Tennis Tour to Beijing
I just returned from a trip to Beijing where through my role as Head Coach of St Mary’s Tennis, I got the opportunity to be coach of the Independent Girls School Association (IGSSA) Tennis team and be a part of their trip to China to compete in the friendship games.
I have always been fascinated by old Chinese traditions such as Tai Chi, Acupuncture and philosophies such as Buddhism and Taoism.
I was very keen to be immersed in such as culture and also see the new modern China where they are experiencing huge economic growth and a foray into capitalism.
Old and New – Tradition and Enterprise
After a stopover in Singapore we got to Beijing and was greeted by our friendly guides and headed out to the hotel where the traffic was dense and the atmosphere intense as premium brand cars mixed with cheaper transport in a battle for saving time and getting ahead. Whilst the modern China was on display, the more traditional bikes, motorbikes and tuk tuk’s were also fascinating to follow.
Our hotel was a nice 4 star place on the south side of Beijing and we were in walking distance to supermarket and other shops. My room was nice and overlooked the chaos that is Beijing with its skyscraper apartments and old shops and homes.
Serious Players.. Normal Teenage Girls Afterwards
Our first match was held at a sports university in Beijing. The courts were empty in the mid afternoon and there was around 12 courts with a very basic toilet attached and a desk at the entrance to the facility. Their team was very strong and too good for our girls but a good experience and after the match the selfies were out in force as the girls traded photos and their choice of social media/chat apps.
We traveled out to International School of Beijing where we were welcomed into their purified airtight 6 court dome. There was another dome’s also which had a fitness centre along with soccer and athletics. The girls enjoyed playing under the great facilities and where this fixture was more a practice session for the ISB players, it was a great experience.

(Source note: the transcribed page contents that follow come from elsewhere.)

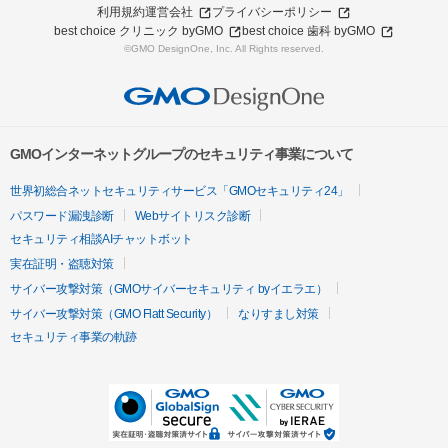
利用規約
運営会社
プライバシーポリシー
best choice クリニック byGMO
best choice 歯科 byGMO
©GMO DesignOne, Inc. All Rights reserved.
GMOインターネットグループのセキュリティ事業について
世界初総合ネットセキュリティサービス「GMOセキュリティ24」
パスワード漏洩診断
Webサイトリスク診断
セキュリティ相談AIチャットボット
実在証明・盗聴対策
サイバー攻撃対策（GMOサイバーセキュリティ byイエラエ）
サイバー攻撃対策（GMO Flatt Security）
なりすまし対策
セキュリティ事業の軌跡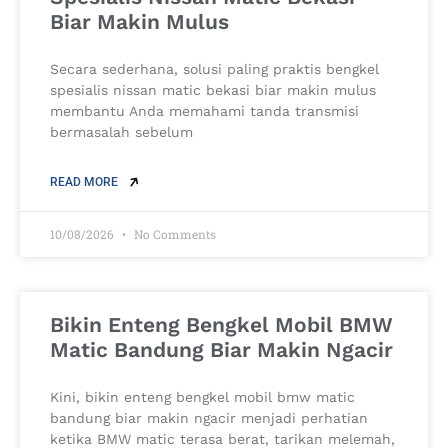
Biar Makin Mulus
Secara sederhana, solusi paling praktis bengkel
spesialis nissan matic bekasi biar makin mulus
membantu Anda memahami tanda transmisi
bermasalah sebelum
READ MORE
10/08/2026
No Comments
Bikin Enteng Bengkel Mobil BMW
Matic Bandung Biar Makin Ngacir
Kini, bikin enteng bengkel mobil bmw matic
bandung biar makin ngacir menjadi perhatian
ketika BMW matic terasa berat, tarikan melemah,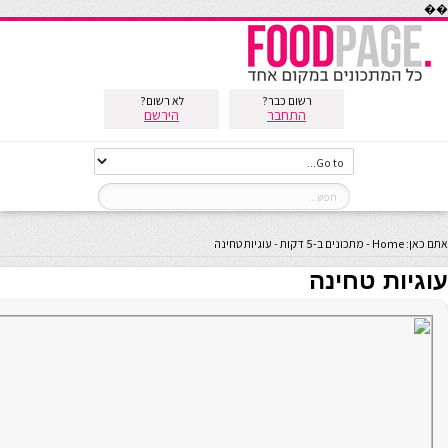
��
רשום כבר?
לא רשום?
התחבר
הירשם
אתם כאן:
Home
-
מתכונים ב-5 דקות
-
עוגיות טחינה
עוגיות טחינה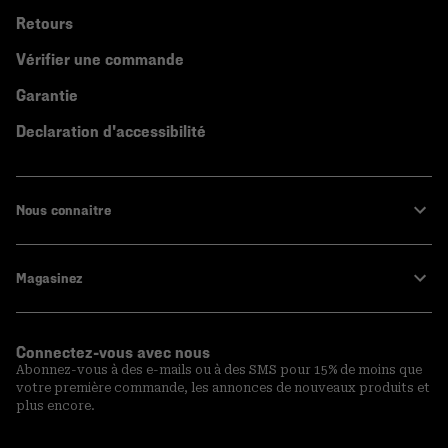
Retours
Vérifier une commande
Garantie
Declaration d'accessibilité
Nous connaitre
Magasinez
Connectez-vous avec nous
Abonnez-vous à des e-mails ou à des SMS pour 15% de moins que
votre première commande, les annonces de nouveaux produits et
plus encore.
Inscription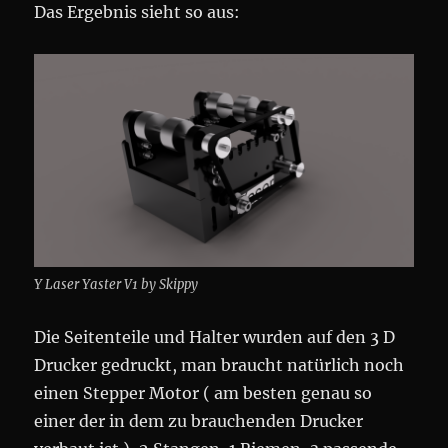
Das Ergebnis sieht so aus:
Y Laser Yaster V1 by Skippy
Die Seitenteile und Halter wurden auf den 3 D
Drucker gedruckt, man braucht natürlich noch
einen Stepper Motor ( am besten genau so
einer der in dem zu brauchenden Drucker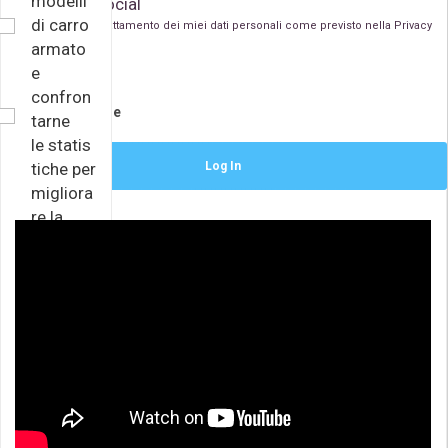
modelli
Accedi con i Social
di carro
Acconsento al trattamento dei miei dati personali come previsto nella
Privacy
Policy
armato
e
confron
Remember Me
tarne
le statis
tiche per
migliora
re la
propria
efficienz
a in batt
aglia. E’
possibil
e
visualizz
are le
caratteri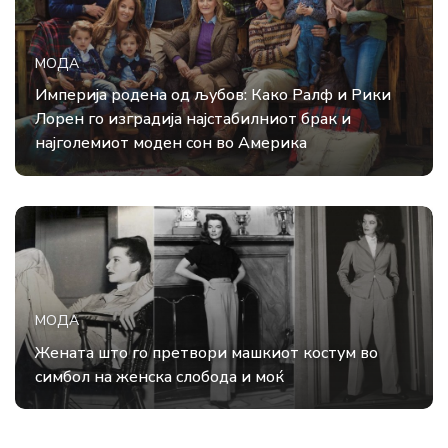
МОДА
Империја родена од љубов: Како Ралф и Рики
Лорен го изградија најстабилниот брак и
најголемиот моден сон во Америка
МОДА
Жената што го претвори машкиот костум во
симбол на женска слобода и моќ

China’s National Tournament Winner
Our trip to Rising Stars Academy saw the girls take on some very high quality opposition. This included a recent national tournament winner and #6 for her age in China. We ended up doing some mixed doubles matches with a Perth girl teaming with a Chinese girl. This was seen as unusual from the Chinese girls but they enjoyed the bonding and social side of changing the teams up.
Sleep at the Courts
Chaudau Academy was a live in tennis school that reminded me of what a stereotypical communist sporting program would look like. There was 20 plus well worn indoor and outdoor courts with shopping trolleys full of old balls ready for drill based tennis session where repetition is the priority. This is the place where kids train 4 hours a day in tennis, do 2 hours a day in conditioning and then 4 hours a day of study. We played in the indoor courts where the kids dorm rooms and hung out clothes were above the courts so they literally slept at the tennis courts. We also enjoyed a school lunch which was tasty but an experience in itself and also gave a great snapshot into the traditions of the Chinese school system.

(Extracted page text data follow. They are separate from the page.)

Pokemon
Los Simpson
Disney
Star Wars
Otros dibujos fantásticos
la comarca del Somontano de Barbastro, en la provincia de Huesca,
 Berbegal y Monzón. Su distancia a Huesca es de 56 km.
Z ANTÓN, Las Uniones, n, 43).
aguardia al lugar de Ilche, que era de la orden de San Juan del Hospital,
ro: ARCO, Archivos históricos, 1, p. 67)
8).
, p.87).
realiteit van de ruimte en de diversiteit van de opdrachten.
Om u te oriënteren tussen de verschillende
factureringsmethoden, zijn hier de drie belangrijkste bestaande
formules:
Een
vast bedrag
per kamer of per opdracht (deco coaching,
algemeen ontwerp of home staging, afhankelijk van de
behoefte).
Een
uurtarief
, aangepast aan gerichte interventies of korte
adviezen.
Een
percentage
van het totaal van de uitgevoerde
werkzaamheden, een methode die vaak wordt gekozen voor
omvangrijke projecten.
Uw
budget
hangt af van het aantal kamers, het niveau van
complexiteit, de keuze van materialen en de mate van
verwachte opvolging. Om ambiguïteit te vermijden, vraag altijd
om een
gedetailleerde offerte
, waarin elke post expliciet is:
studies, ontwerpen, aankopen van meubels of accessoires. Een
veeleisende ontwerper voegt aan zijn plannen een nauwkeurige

Outside the tennis our tourist highlight reel was plentiful. We visited the Summer Palace, Temple of Heaven and Tianamann square. The history and the grandiosity of the buildings and environment was remarkable and awe inspiring. Some highlights were playing a form of ‘hacky sack’ with the local retirees who play outside the temple of heaven and also experiencing the sheer size of a place such as Tianamann square and Summer Palace. We also did a traditional tea ceremony learning about all the various tea varieties and the health benefits that the Chinese strongly believe in. As a group we also had tickets to see an amazing Acrobat show and one of my personal highlights was a Kung Fu show we saw towards the end of the trip.
Our taste buds were tempted at the street markets where we passed spiders, snakes and starfish which were all fried up for our enjoyment. We were told to just observe and not take part in the cuisine to avoid any unwelcome health. I cant say that I would have been tempted anyway but it was nice to see not only the modern shopping centres but also the street market and traditional stalls which make Beijing such a great experience.
The travel on the tour bus was fun. The girls traded play lists where they used their bargain speakers they bought at the markets to blast out the latest Justin Beiber, Jason Derulo and more. Our small tennis group treated each other with respect and inclusion and this made my job and the job of Amy, our team manager, easy and enjoyable.
Overall the trip was fantastic and for me personally really gave me a new lease of life. It gave us all an opportunity to take in the culture, enjoy and develop further as tennis players, whilst enjoying the benefits of a very well organised trip through China Stars.
Is the referee making things easier or harder?
The referee was very keen to do a ‘lottery’ for who plays on what courts. I initially thought it was the position number of each team member that was being raffled but the positions could be nominated but the court number that you play on had to be raffled off. This was quite strange to me as all the courts were the same and it was easy to start at 1 side with the highest rank and finish at the other side with the lowest rank. However it was interesting and we each took turns raffling off the players and which court they are playing on!
Observations of Chinese Junior Players
As I had seen previously, they tend to hit flat and pretty hard. They all have decent serves and tend to hit through the court opposed to angles. Our number 1 girl managed to compete in a tight first set by getting the ball back with slow and high shape which was a rhythm the more elite Chinese girl didn’t enjoy.
We had several lunch and dinner’s out where we had the opportunity to stare at and I assume eat a couple of chickens heads and other interesting Chinese customs. We enjoyed the shared meal culture, fumbled but improved our chopsticks skills over the trip duration and practiced our Ni Hao (Hello) and xiè xie (Thankyou) to the wait staff who through an extensive language barrier, catered well to our taste buds and smiled with us as we embraced the experience.
I Look forward to hopefully going again in 2 years time, it was a well organised and fun trip.